*** Opening of INPUT MATERIAL ***
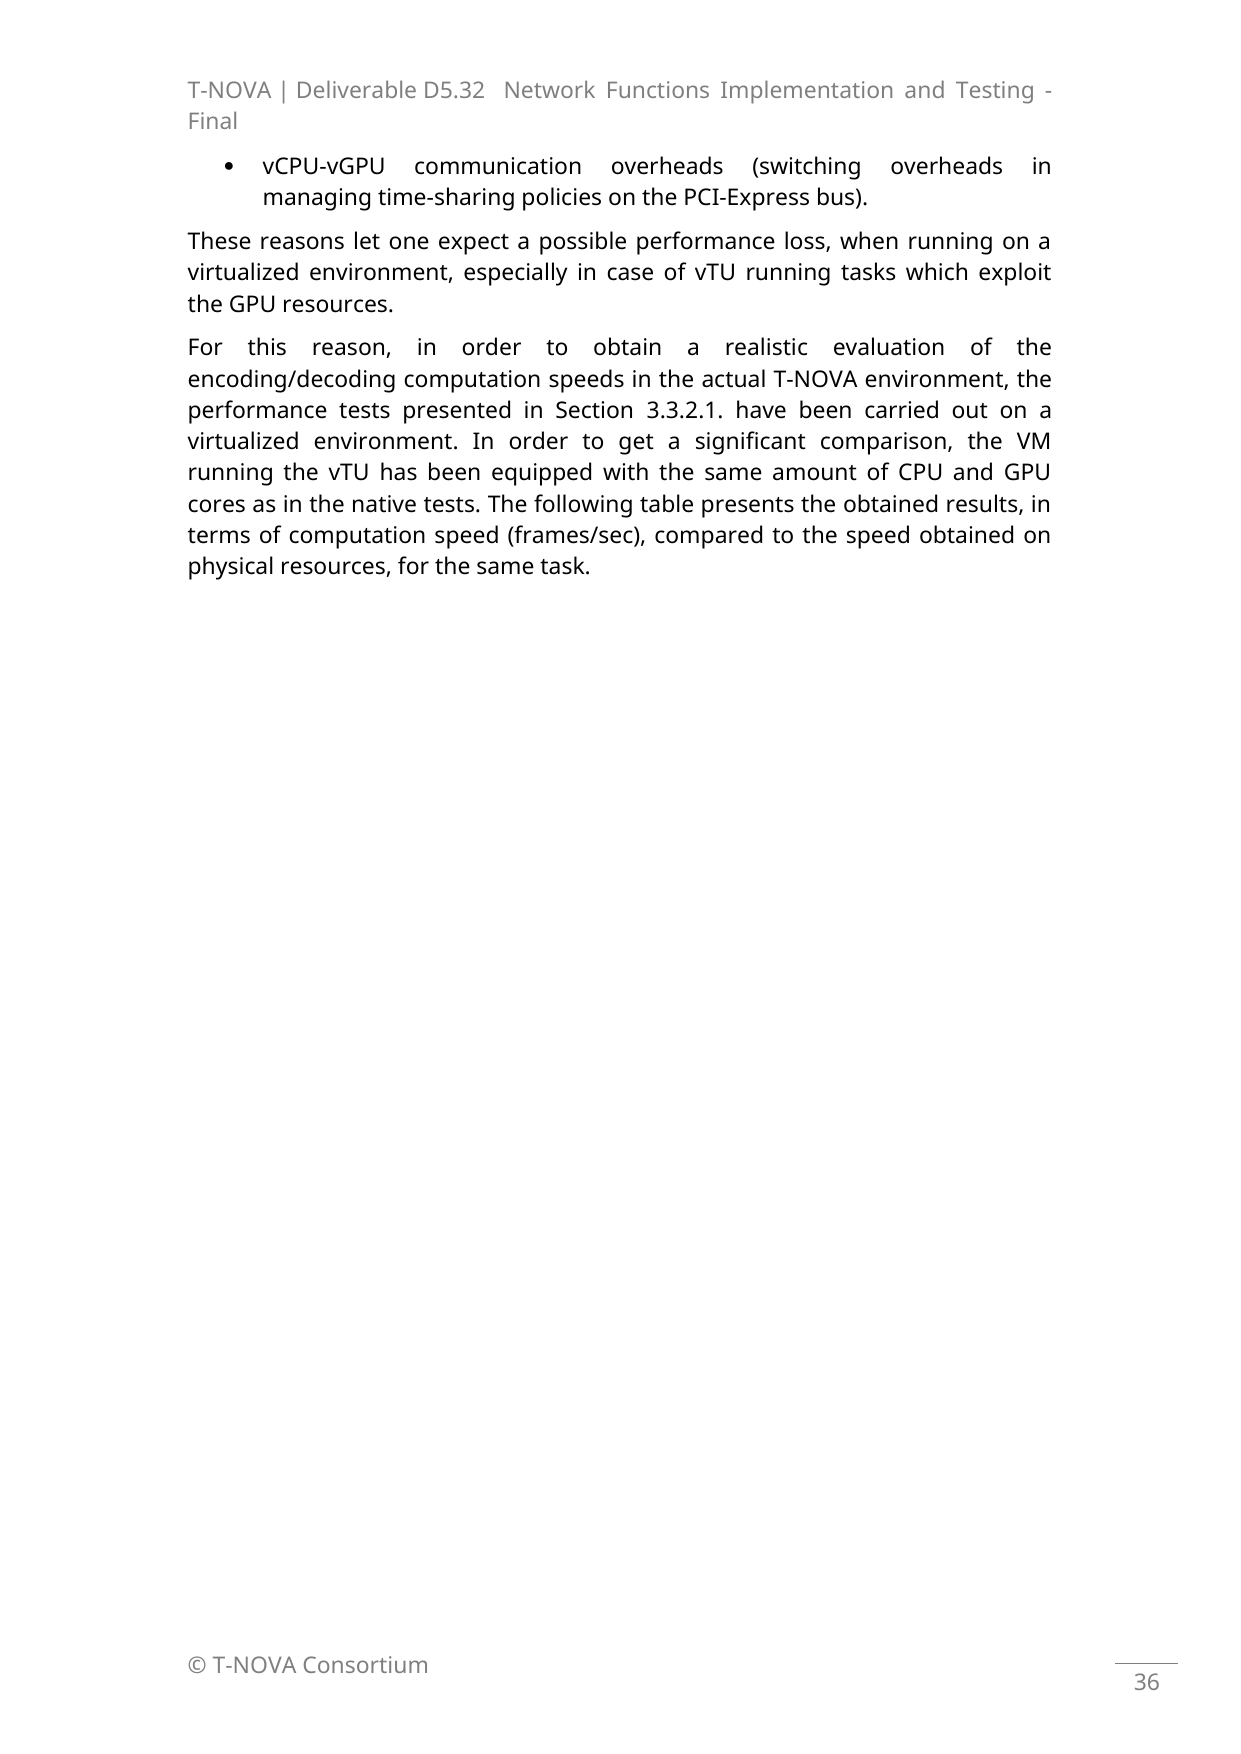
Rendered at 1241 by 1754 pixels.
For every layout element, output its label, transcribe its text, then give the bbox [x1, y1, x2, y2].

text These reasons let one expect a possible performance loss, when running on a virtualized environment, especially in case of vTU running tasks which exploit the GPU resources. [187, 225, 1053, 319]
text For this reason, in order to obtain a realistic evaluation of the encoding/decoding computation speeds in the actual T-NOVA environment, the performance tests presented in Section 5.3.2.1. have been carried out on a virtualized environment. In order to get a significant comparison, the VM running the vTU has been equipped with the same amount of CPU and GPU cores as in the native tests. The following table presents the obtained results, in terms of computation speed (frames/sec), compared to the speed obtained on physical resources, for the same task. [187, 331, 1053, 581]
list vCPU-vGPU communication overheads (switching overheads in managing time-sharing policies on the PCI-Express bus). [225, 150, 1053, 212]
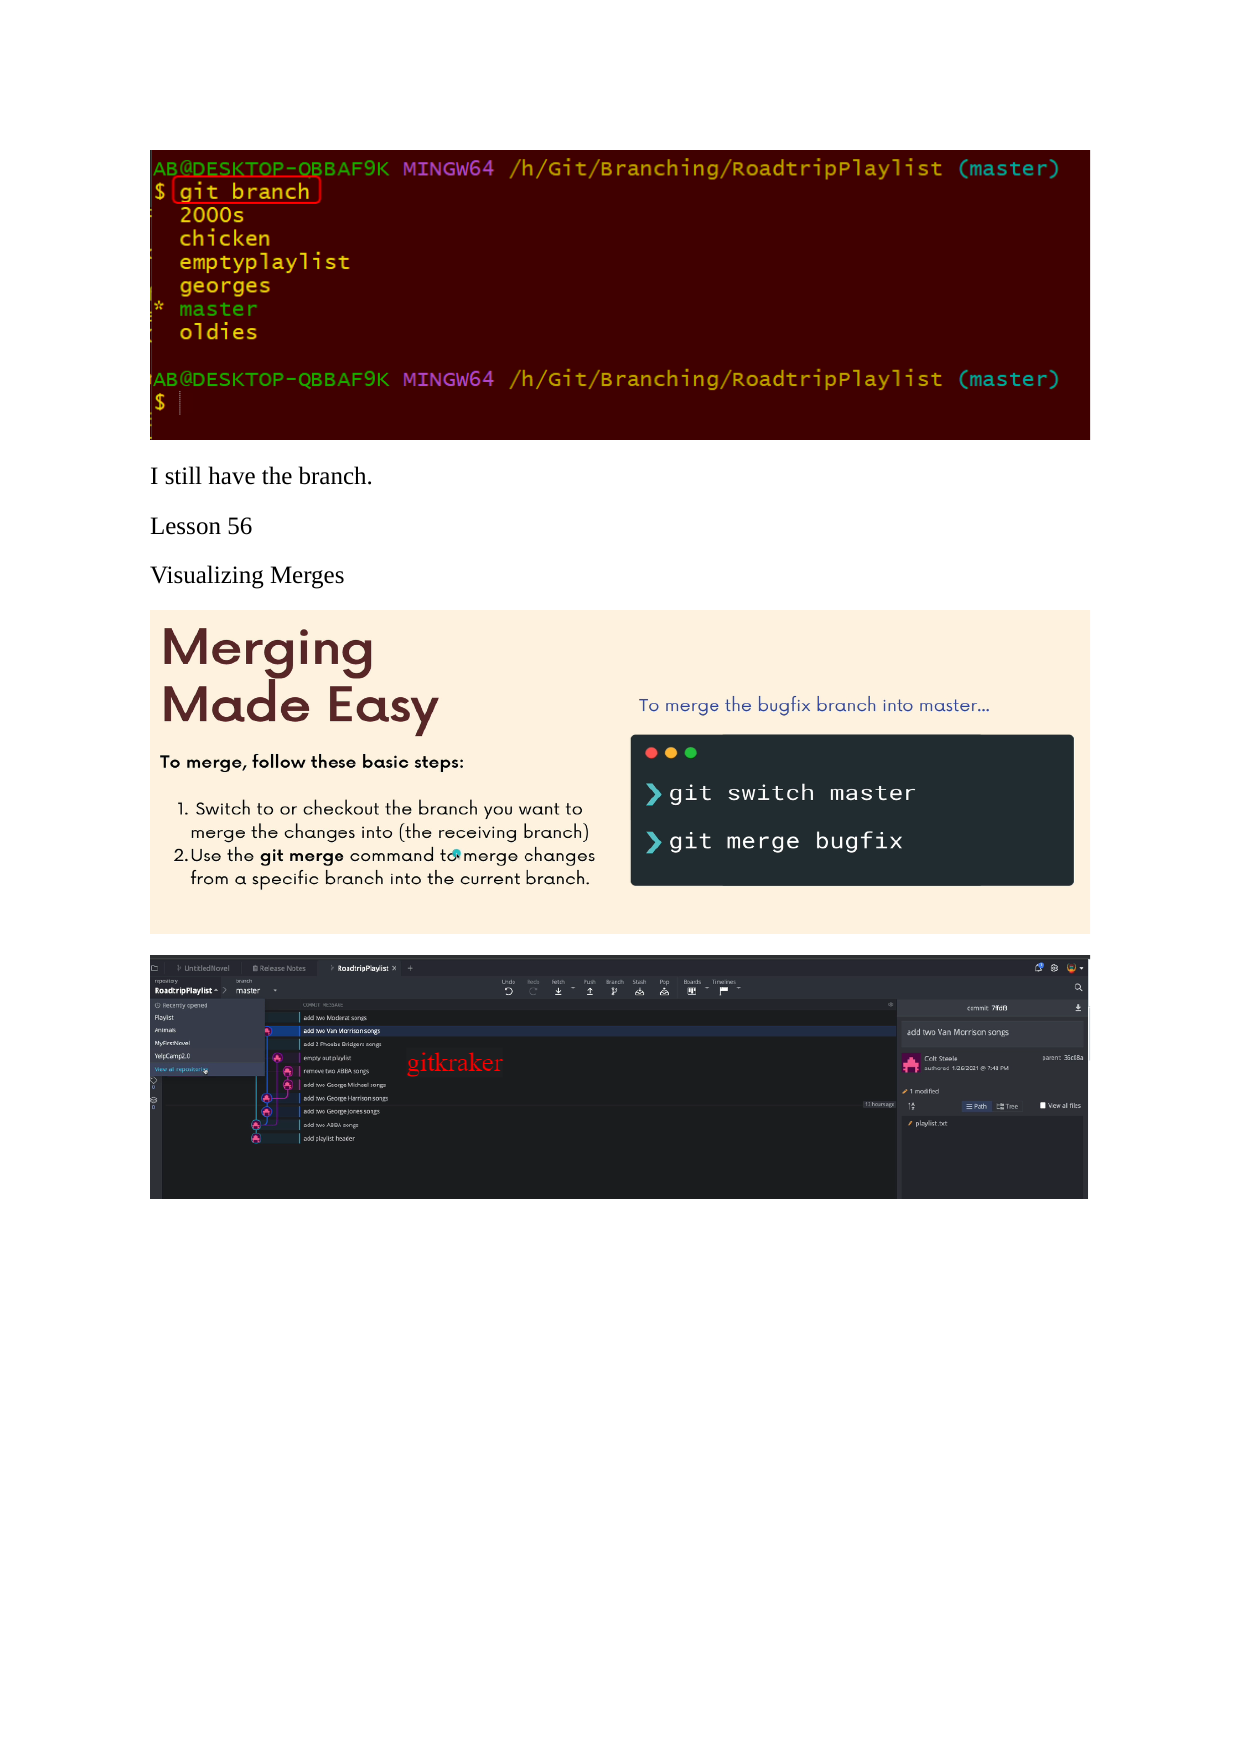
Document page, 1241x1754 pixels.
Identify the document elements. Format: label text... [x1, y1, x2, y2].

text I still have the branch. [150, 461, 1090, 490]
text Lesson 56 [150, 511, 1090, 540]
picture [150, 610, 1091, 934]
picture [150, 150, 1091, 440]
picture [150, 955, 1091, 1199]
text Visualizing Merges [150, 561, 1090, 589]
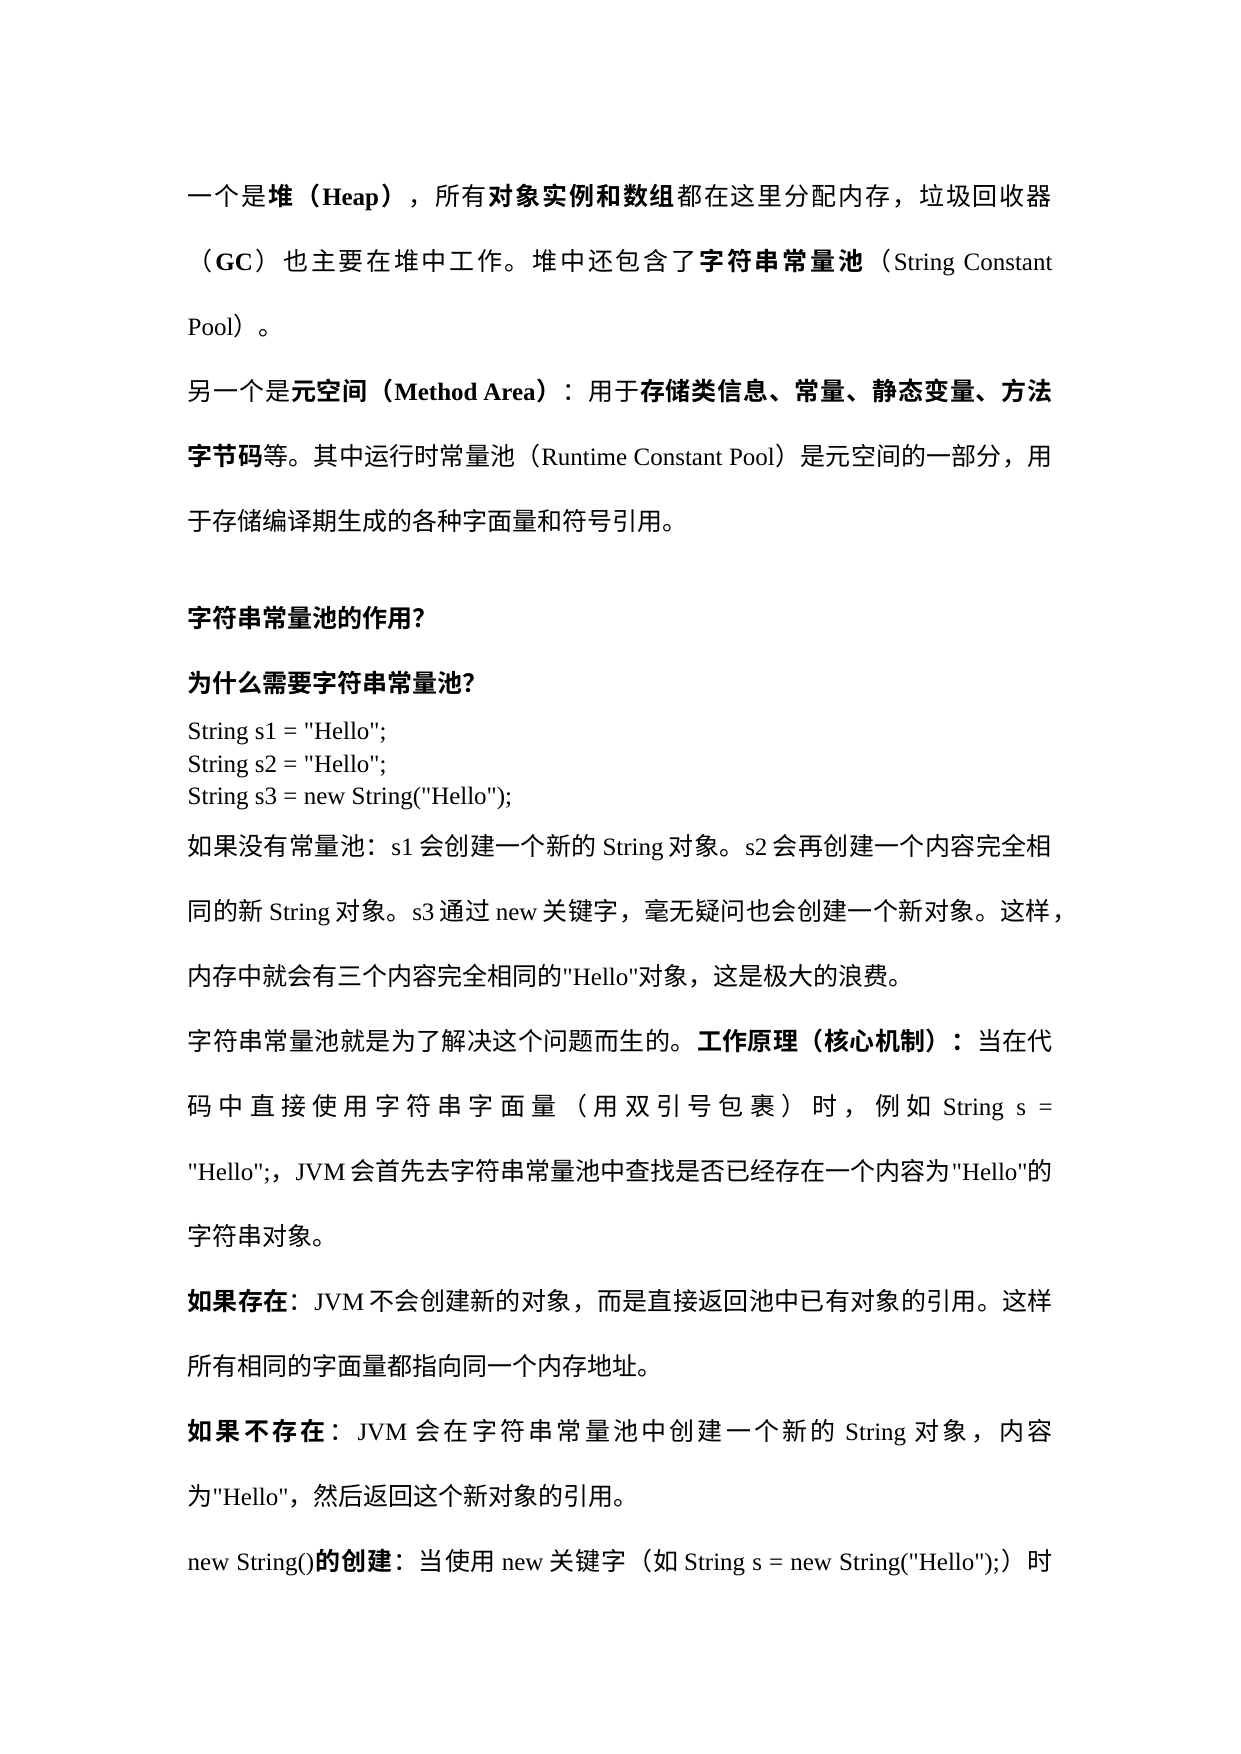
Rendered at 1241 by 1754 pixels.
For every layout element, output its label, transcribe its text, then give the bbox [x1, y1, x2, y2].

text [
*** Close of INPUT MATERIAL ***
INSTRUCTION>
Please reproduce every entry above exactly, but leave out the pictures.

SOLUTION>
Rendered at 1241 by 1754 pixels.
For every layout element, output its label, transcribe its text, then give the bbox [x1, y1, x2, y2].

text These reasons let one expect a possible performance loss, when running on a virtualized environment, especially in case of vTU running tasks which exploit the GPU resources. [187, 225, 1053, 319]
text For this reason, in order to obtain a realistic evaluation of the encoding/decoding computation speeds in the actual T-NOVA environment, the performance tests presented in Section 5.3.2.1. have been carried out on a virtualized environment. In order to get a significant comparison, the VM running the vTU has been equipped with the same amount of CPU and GPU cores as in the native tests. The following table presents the obtained results, in terms of computation speed (frames/sec), compared to the speed obtained on physical resources, for the same task. [187, 331, 1053, 581]
list vCPU-vGPU communication overheads (switching overheads in managing time-sharing policies on the PCI-Express bus). [225, 150, 1053, 212]
Document page, 1241x1754 pixels.
Identify the document elements. Format: label text... [x1, y1, x2, y2].

text I still have the branch. [150, 461, 1090, 490]
text Lesson 56 [150, 511, 1090, 540]
picture [150, 610, 1091, 934]
picture [150, 150, 1091, 440]
picture [150, 955, 1091, 1199]
text Visualizing Merges [150, 561, 1090, 589]
Rendered at 1241 by 1754 pixels.
For every layout element, output its label, transcribe its text, then give the bbox [x1, y1, x2, y2].

text [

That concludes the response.